カオス理論
カオス理論(カオスりろん、英: chaos theory、独: Chaosforschung、仏: Théorie du chaos)とは、力学系の一部に見られる、数的誤差により予測できないとされている複雑な様子を示す現象を扱う理論である。カオス力学ともいう。 ここで言う予測できないとは、決してランダムということではない。その振る舞いは決定論的法則に従うものの、積分法による解が得られないため、その未来(および過去)の振る舞いを知るには数値解析を用いざるを得ない。しかし、初期値鋭敏性ゆえに、ある時点における無限の精度の情報が必要であるうえ、(コンピューターでは無限桁を扱えないため必然的に発生する)数値解析の過程での誤差によっても、得られる値と真の値とのずれが増幅される。そのため予測が事実上不可能という意味である。 19世紀末、かのポアンカレから始めるべきかもしれない。多体問題と言われる、三体以上の物体の運動は、その軌跡の厳密解を計算することができない。そこで、例えば、太陽系の問題を考える際に、太陽と惑星と小惑星の関係を見るには、まず、二体の関係を解き、そこから三体目の関係を加えて、補正して行く。しかし、彼は、そこで、その補正をして行くと、軌跡が、不安定になることがあり得ることを示したのである。ここにカオスの萌芽があったのだが、しかし、それはまだ前史である。つまり、このことが人の注目を集めるには至らない。 具体的に、カオスが解明されたのは、1961年、気象学者ローレンツが、大気の熱対流運動を微分方程式で表現し、その方程式に基づいてシミュレーションをしていたときのことである。初期値のほんのわずかな値が、結果の大きな違いをもたらすことに気付いたのである。これが、カオスの特徴である、初期条件に対する鋭敏な依存性の、最初の発見である。 すぐに続けて、1973年、数学者のヨークと、当時の大学院生リーが、いわゆる「リー・ヨークの定理」を発見する。これは、先のローレンツの論文に、ヨークが着目して、それに数学的な定式化を施したものである。

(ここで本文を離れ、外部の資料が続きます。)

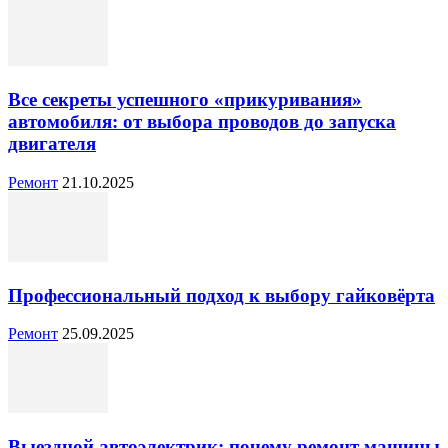
Все секреты успешного «прикуривания»
автомобиля: от выбора проводов до запуска
двигателя
Ремонт
21.10.2025
Профессиональный подход к выбору гайковёрта
Ремонт
25.09.2025
Выездной автоэлектрик: почему ремонт машины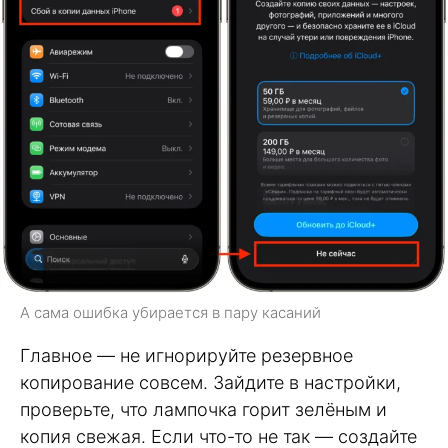
А сама ошибка убирается в пару касаний
Главное — не игнорируйте резервное
копирование совсем. Зайдите в настройки,
проверьте, что лампочка горит зелёным и
копия свежая. Если что-то не так — создайте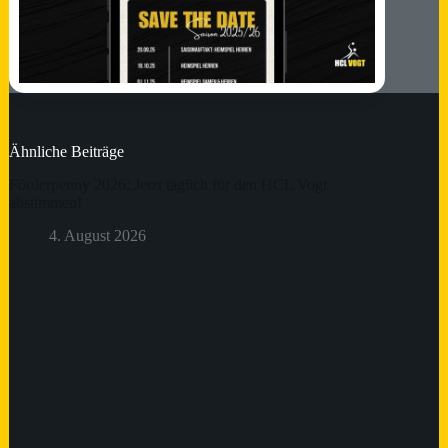
Ähnliche Beiträge
Förderpenny 2026: Jetzt täglich für den HCL Vogt
abstimmen!
4. August 2026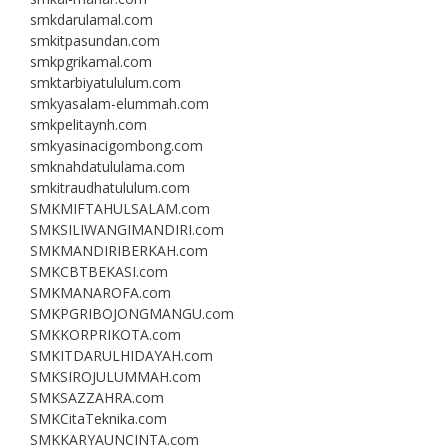
smkdarulamal.com
smkitpasundan.com
smkpgrikamal.com
smktarbiyatululum.com
smkyasalam-elummah.com
smkpelitaynh.com
smkyasinacigombong.com
smknahdatululama.com
smkitraudhatululum.com
SMKMIFTAHULSALAM.com
SMKSILIWANGIMANDIRI.com
SMKMANDIRIBERKAH.com
SMKCBTBEKASI.com
SMKMANAROFA.com
SMKPGRIBOJONGMANGU.com
SMKKORPRIKOTA.com
SMKITDARULHIDAYAH.com
SMKSIROJULUMMAH.com
SMKSAZZAHRA.com
SMKCitaTeknika.com
SMKKARYAUNCINTA.com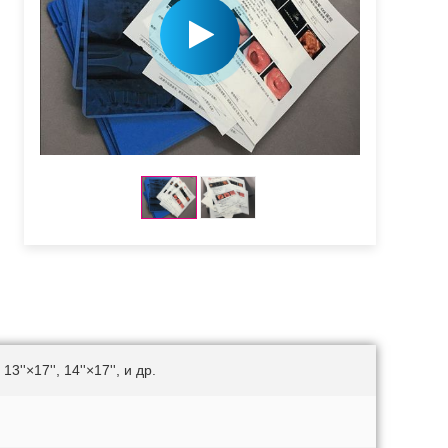
, 13''×17'', 14''×17'', и др.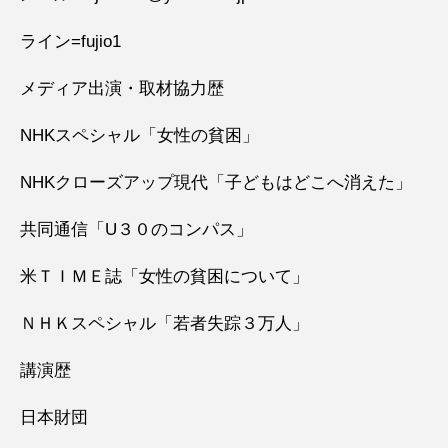
ライン=fujio1
メディア出演・取材協力歴
NHKスペシャル「女性の貧困」
NHKクローズアップ現代「子どもはどこへ消えた」
共同通信「U３０のコンパス」
米ＴＩＭＥ誌「女性の貧困について」
ＮＨＫスペシャル「若者失踪３万人」
講演歴
日本財団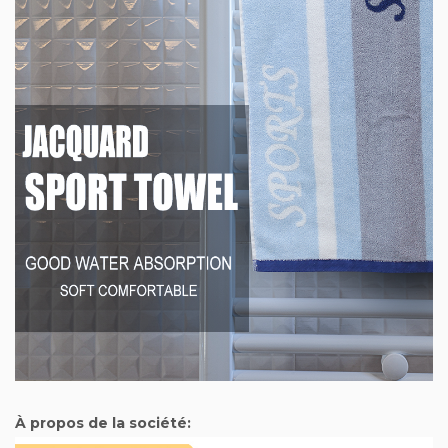
À propos de la société: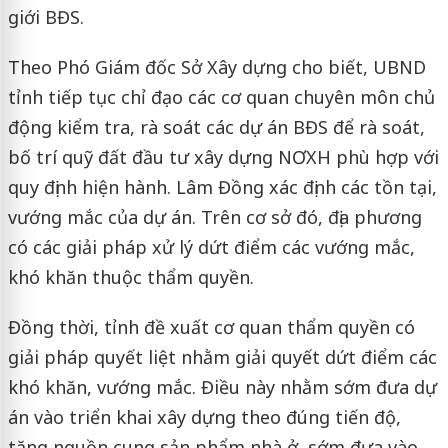
giới BĐS.
Theo Phó Giám đốc Sở Xây dựng cho biết, UBND
tỉnh tiếp tục chỉ đạo các cơ quan chuyên môn chủ
động kiểm tra, rà soát các dự án BĐS để rà soát,
bố trí quỹ đất đầu tư xây dựng NƠXH phù hợp với
quy định hiện hành. Lâm Đồng xác định các tồn tại,
vướng mắc của dự án. Trên cơ sở đó, địa phương
có các giải pháp xử lý dứt điểm các vướng mắc,
khó khăn thuộc thẩm quyền.
Đồng thời, tỉnh đề xuất cơ quan thẩm quyền có
giải pháp quyết liệt nhằm giải quyết dứt điểm các
khó khăn, vướng mắc. Điều này nhằm sớm đưa dự
án vào triển khai xây dựng theo đúng tiến độ,
tăng nguồn cung sản phẩm nhà ở, sớm đưa vào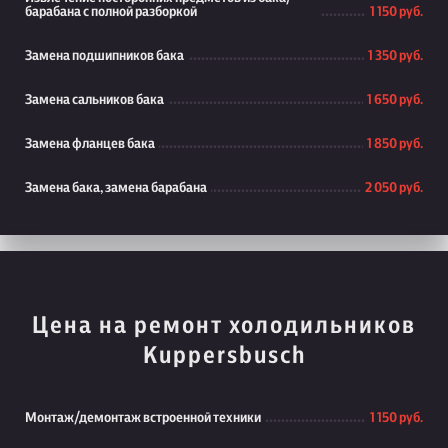
барабана с полной разборкой
1 150 руб.
Замена подшипников бака
1 350 руб.
Замена сальников бака
1 650 руб.
Замена фланцев бака
1 850 руб.
Замена бака, замена барабана
2 050 руб.
Цена на ремонт холодильников
Kuppersbusch
Монтаж/демонтаж встроенной техники
1 150 руб.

さらに、1975年には、生態学者のメイが、繁殖集団をモデルにした数値実験をし、離散力学系のモデルを提出する。これが、先の「リー・ヨークの定理」の具体例となっていた。この発表を、リーとヨークが聞き、自らすでになし得ていた証明に、補足を付けて発表する。 ここでは、私は、これらのことを、数式は出さずに説明をしたい。大気の流れや、生物の個体数の増減の運動を示す方程式が、そのパラメーターの値によって、単調に増加したり、減少したりするほか、増減の振動を示す場合もあり、さらに、動きの予測がまったく付かない、カオス的な変動をする場合がある。カオスはまずは、そういう方程式が定式化され、その証明がなされたことに始まる。カオスが、注目されるのは、ここからである。以来、わずか数十年で、カオスは、研究者の数も膨大に増えて、今日を迎えている。現在では、カオスは、決定的な系において起こる確率的なふるまいと定義されている。